◆ Exercise: Reproduce every one of the records below word for word, leaving out the pictures.

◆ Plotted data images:
((

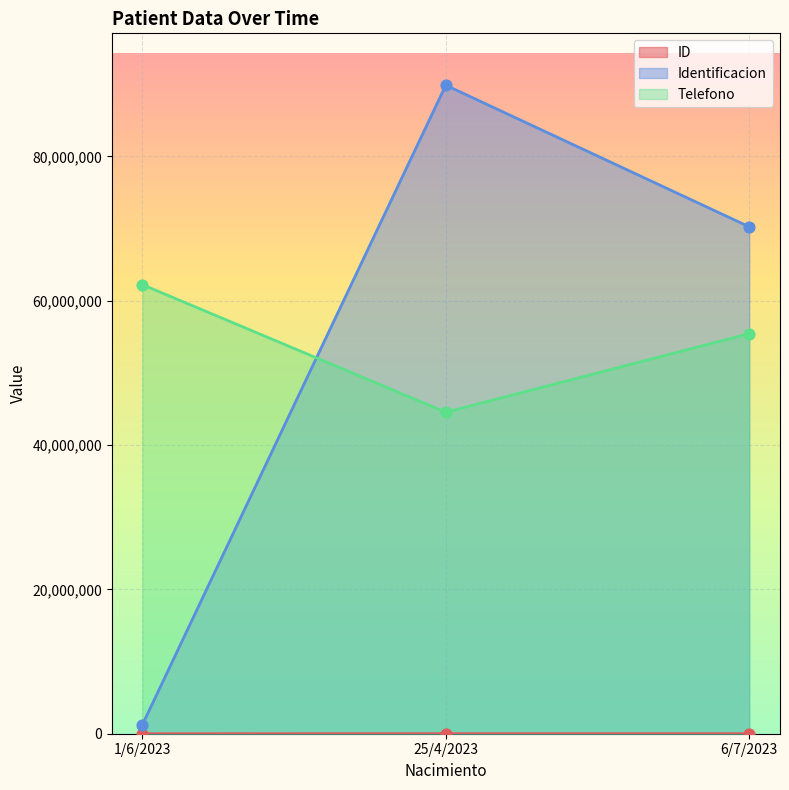

What are all the series names shown in the legend?

ID, Identificacion, Telefono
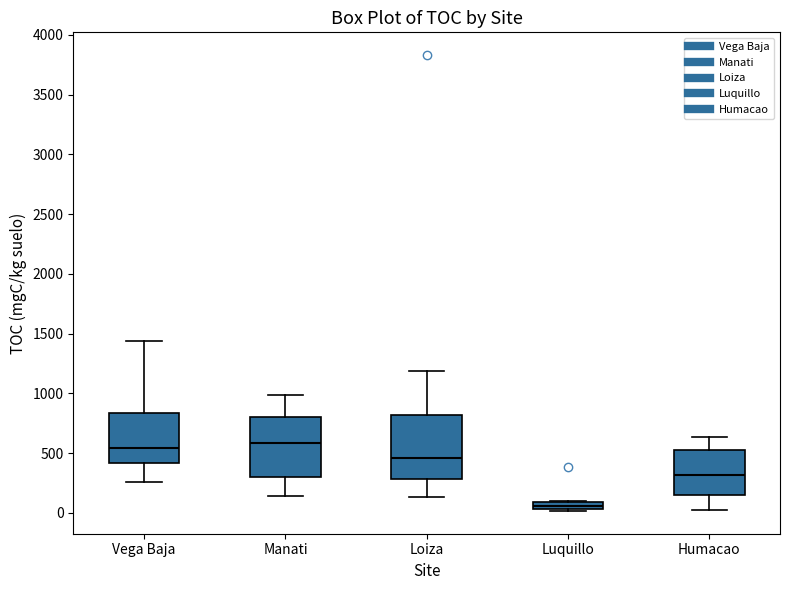

Where does the upper whisker of the box for Loiza end on the y-axis? The values are not printed on the chart, so give them approximately, as read against the axis.

1200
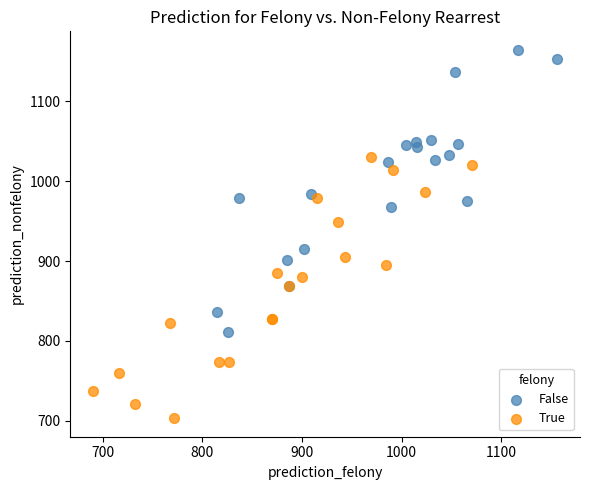

Which series reaches the minimum Y coordinate?

True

))

◆ Reply:
What are all the series names shown in the legend?

ID, Identificacion, Telefono

Where does the upper whisker of the box for Loiza end on the y-axis? The values are not printed on the chart, so give them approximately, as read against the axis.

1200

Which series reaches the minimum Y coordinate?

True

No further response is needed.